Task directions: Turn the text read from the rows below into a JSON list of strings, one string per line, with blank lines dropped. Leave the pictures out of the answer.

Task material:
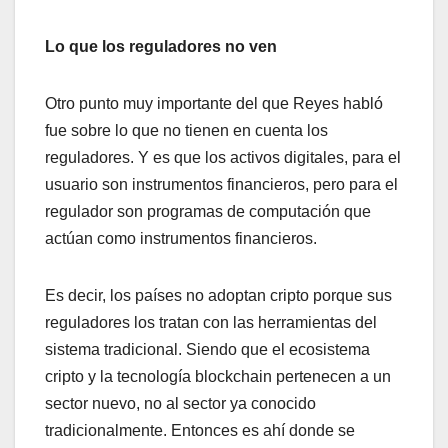
Lo que los reguladores no ven
Otro punto muy importante del que Reyes habló
fue sobre lo que no tienen en cuenta los
reguladores. Y es que los activos digitales, para el
usuario son instrumentos financieros, pero para el
regulador son programas de computación que
actúan como instrumentos financieros.
Es decir, los países no adoptan cripto porque sus
reguladores los tratan con las herramientas del
sistema tradicional. Siendo que el ecosistema
cripto y la tecnología blockchain pertenecen a un
sector nuevo, no al sector ya conocido
tradicionalmente. Entonces es ahí donde se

Written solution:
[
  "Lo que los reguladores no ven",
  "Otro punto muy importante del que Reyes habló",
  "fue sobre lo que no tienen en cuenta los",
  "reguladores. Y es que los activos digitales, para el",
  "usuario son instrumentos financieros, pero para el",
  "regulador son programas de computación que",
  "actúan como instrumentos financieros.",
  "Es decir, los países no adoptan cripto porque sus",
  "reguladores los tratan con las herramientas del",
  "sistema tradicional. Siendo que el ecosistema",
  "cripto y la tecnología blockchain pertenecen a un",
  "sector nuevo, no al sector ya conocido",
  "tradicionalmente. Entonces es ahí donde se"
]